I was wondering could anyone here help with regards to this rate. i have 180k to deposit which i won't need for a period of time.
i was looking at depositing it in Irish Nationwide at their rate of 3.50% for 1 year. I know this interest is subject to Dirt Tax at 25%.

Then, i noticed on best buys, the An Post rate. Had a look at their rate for both Saving Certificate (5.5 yrs) and Saving Bonds (3 yr) and seems fairly good

From what i could make out on 180K the 3 yr rate would give me 18K interest and the 5.5K rate would give me 37.8K interest with no DIRT Tax applicable. Just wondering have i my figures correct here. There website gives the interest on 1K over each year.

For example after 5.5yrs at 1K you recieve 210 euro interest and in 3yr rate on 1K you receive 100 euro interest.

Also with regards to Deposit accounts with An Post, is all my money guaranteed or is only 100,000 euro guaranteed as with irish banks/building societies. I will be depositing 180K in a joint account with my wife (maximum allowed for joint account is 240K).
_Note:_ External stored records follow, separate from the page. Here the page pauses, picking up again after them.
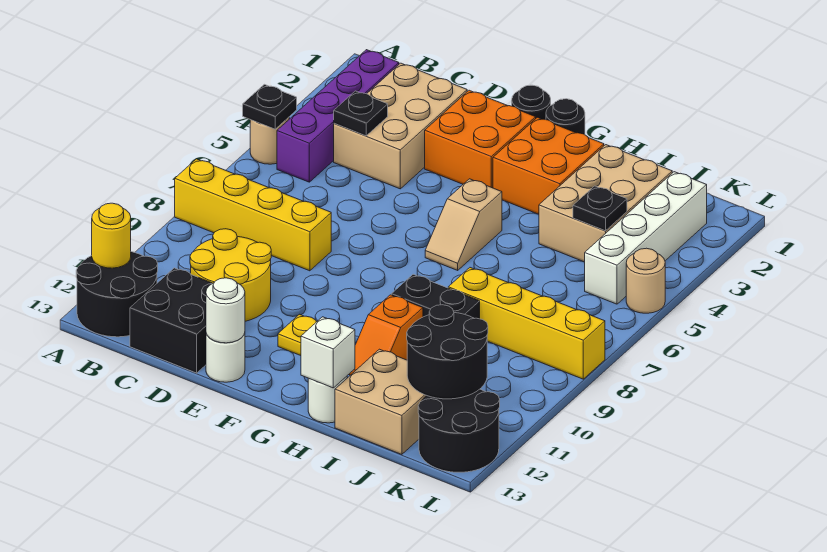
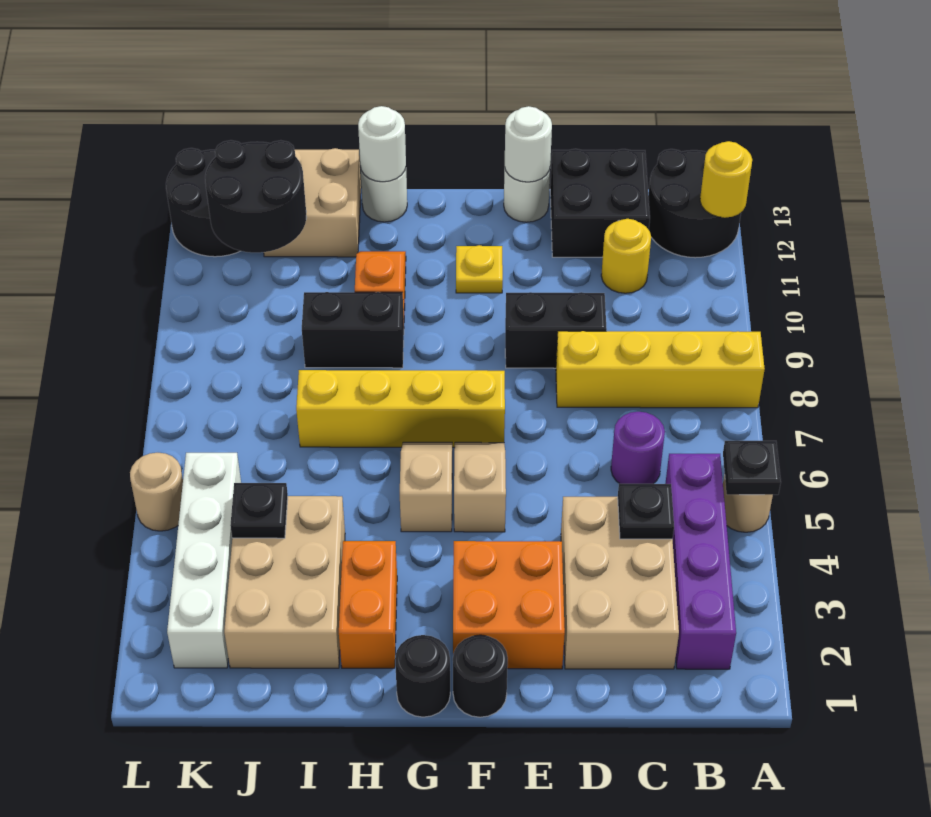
none -> purple 1x1 round brick [611,412,665,484]
yellow 2x2 round brick [190,229,271,321] -> yellow 1x1 round brick [601,219,651,293]
none -> black 1x2 brick [505,292,607,368]
none -> tan 1x2 slope [454,442,506,532]
orange 2x2 brick [493,117,604,214] -> orange 1x2 brick [339,541,397,668]
white 1x1 brick [301,317,355,388] -> white 1x1 round brick [358,106,406,182]
yellow 1x4 brick [448,268,605,379] -> yellow 1x4 brick moved to [296,370,505,447]

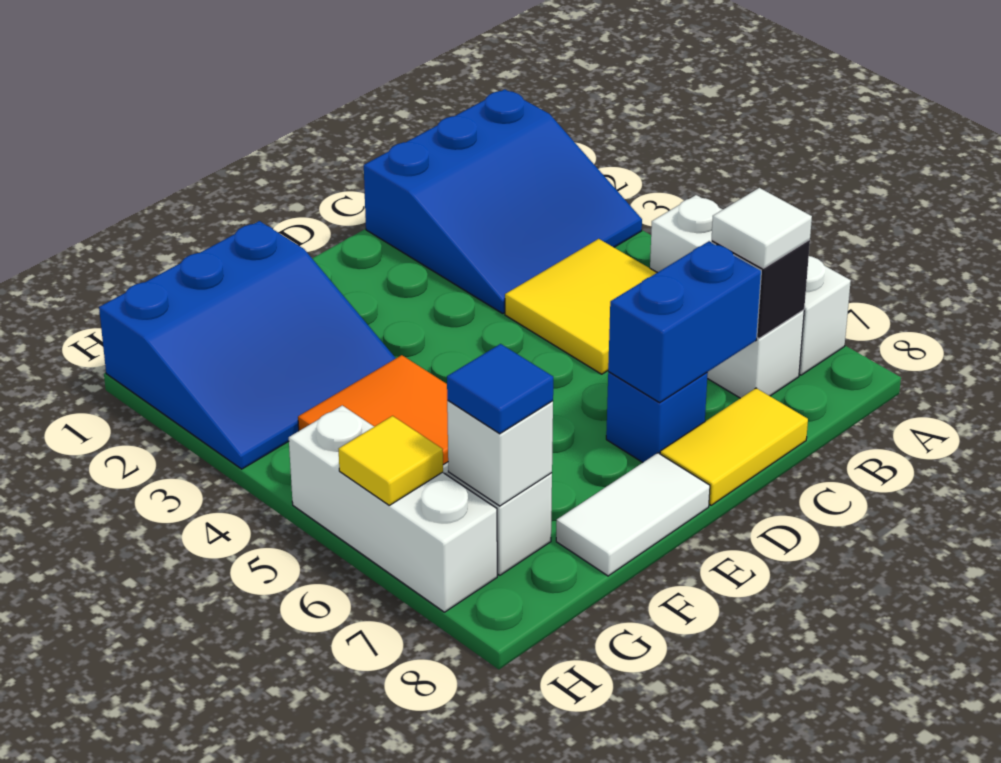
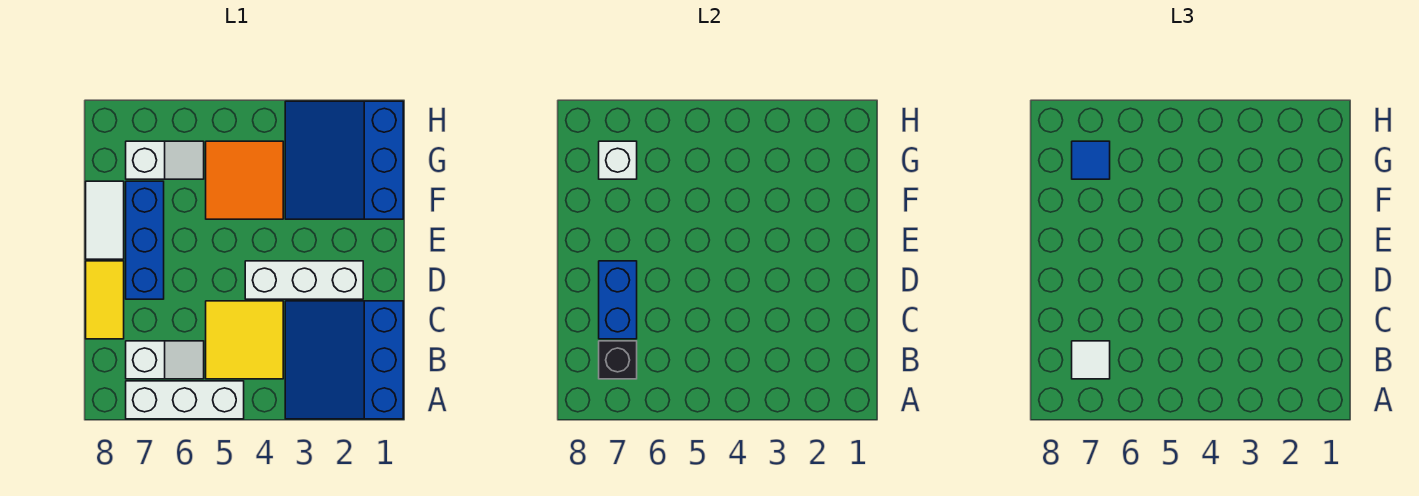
blue 1x1 brick [606,372,708,462] -> blue 1x3 brick [126,181,164,299]
white 1x3 brick [289,405,497,612] -> white 1x3 brick moved to [245,261,363,299]
yellow 1x1 tile [339,416,443,505] -> none

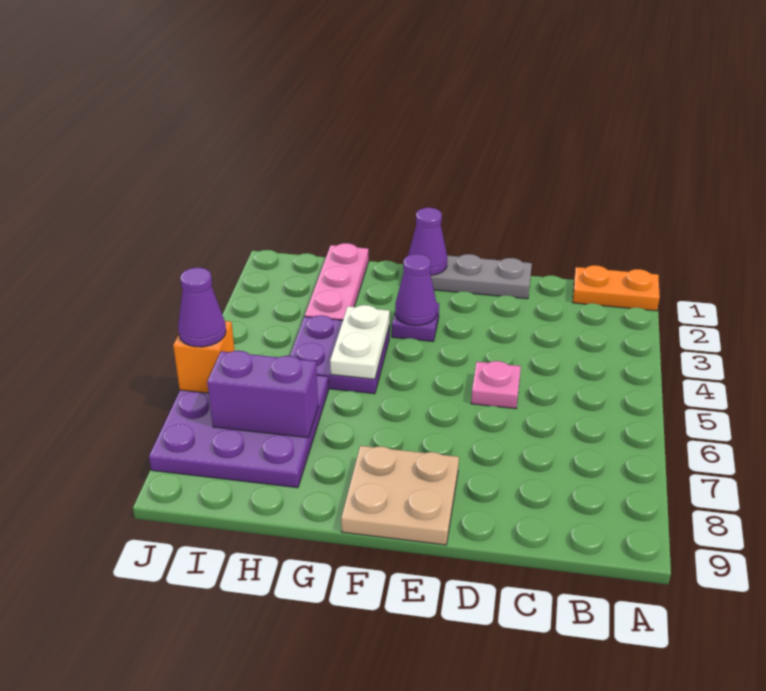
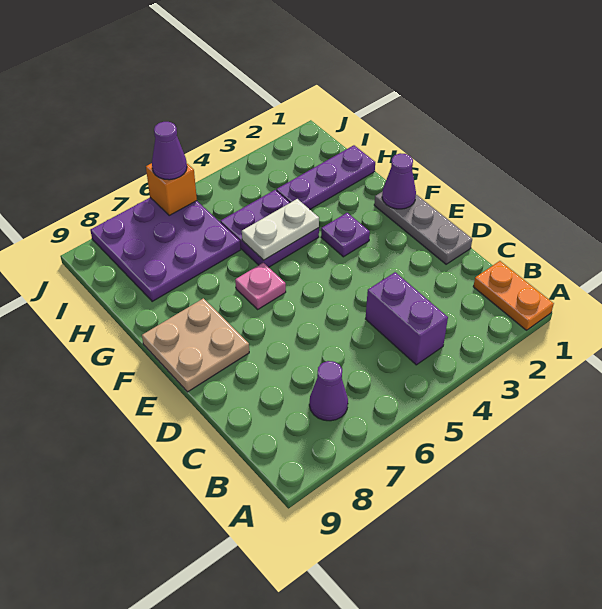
pink 1x1 plate [471,361,521,409] -> pink 1x1 plate moved to [235,263,286,309]
purple 1x1 cone [395,254,437,325] -> purple 1x1 cone moved to [309,361,348,421]
pink 1x3 plate [305,243,369,320] -> purple 1x3 plate [276,145,375,209]
purple 1x2 brick [207,351,318,438] -> purple 1x2 brick moved to [366,272,448,365]

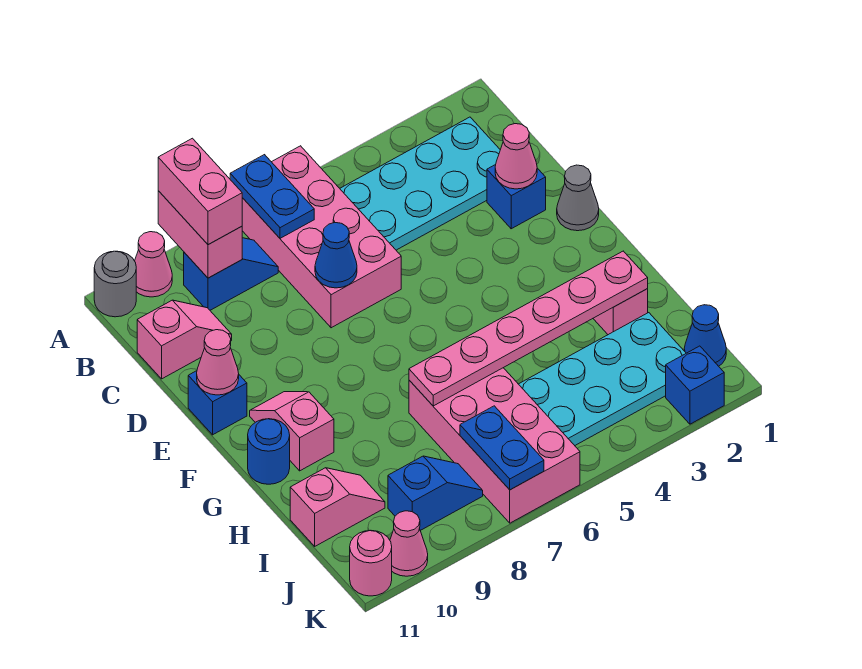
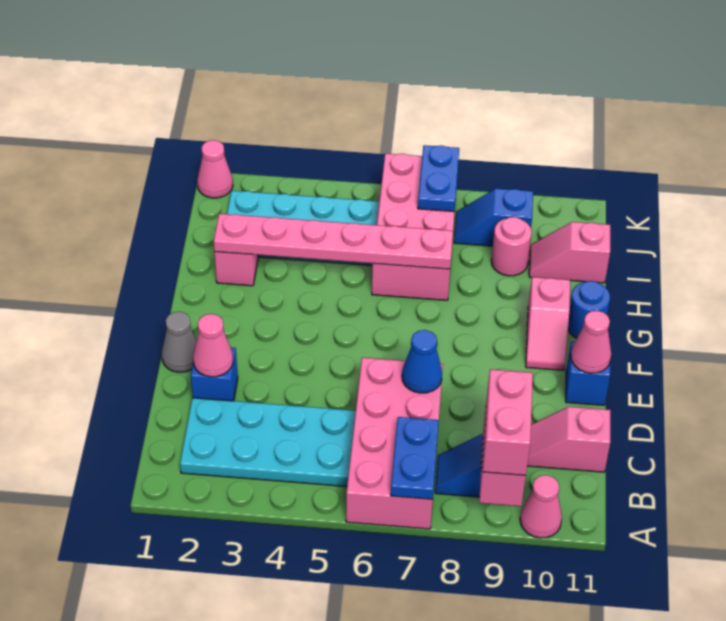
grey 1x1 round brick [94,251,136,317] -> none
blue 1x1 cone [684,305,726,366] -> none
blue 1x1 brick [666,346,724,424] -> none
pink 1x1 cone [390,511,428,576] -> pink 1x1 cone moved to [197,140,233,198]
pink 1x1 round brick [350,531,392,596] -> pink 1x1 round brick moved to [491,217,532,276]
Also noticed, most people on this site are not depositing with An Post but with Banks/Building Societies. Is there a reason for this? Am i missing something? Or is it the length of time you need to keep your money in An Post that is a turn off for most people.

Anyway, thanks for you help in advance.

Rgds
Paul.


----------



## Barney Magoo (5 Mar 2010)

Hi Paul,
I think you would find that a lot of people here actually have taken out An Post Savings Certificates and/or Bonds. I have recently signed up for the Certificates. 
However, you need to ask yourself a few questions before you sign up. The most important is probably: Will you need access to the money in the 3 year (Bond) or 5.5 year (Savings Certs) period? If you think you will need some or all of the money then this may not be the best home for your money because of the way in which the interest is added. 
Your calculations are correct if you leave the money there for the full term.


----------



## Lightning (6 Mar 2010)

Agreed, the principal reason people do not have money with An Post is that the typical person cannot lock their money away for 3-5.5 years. (Although you can exit early subject to interest penalties).

If you can lock for that period, then you will not find a better rate.


----------



## PDCAT (9 Mar 2010)

Thanks Guys for your replies. Lots to think about, but do not need any of these funds and have other savings that i can dip into if i need to. Think i might take up the 5.5yrs an post rate.

Thanks again for you help.

Rgds
Paul.


----------



## 149oaks (9 Mar 2010)

Just to clarify regarding withdrawals.
With the Bonds interest is added yearly and with the Certs it's every 6 months. You can withdraw at any time. However if you withdraw the day of the interest being added you won't lose anything. That gives some flexibility - right?


----------



## oldtimer (9 Mar 2010)

right.


----------



## Sue Ellen (9 Mar 2010)

This thread is very informative with regarding to Savings Certificate and Savings Bonds from An Post especially oldtimer's (as usual helpful ) contributions.


----------



## camlin90 (9 Mar 2010)

149oaks said:


> Just to clarify regarding withdrawals.
> With the Bonds interest is added yearly and with the Certs it's every 6 months. You can withdraw at any time. However if you withdraw the day of the interest being added you won't lose anything. That gives some flexibility - right?



Well not really - e.g bonds, if you withdraw on the 1st anniversary you get 2.2%, second anniversary 5.2%, maturity 10%. Interest is added in such a way as to incentivise you not to withdraw before maturity


----------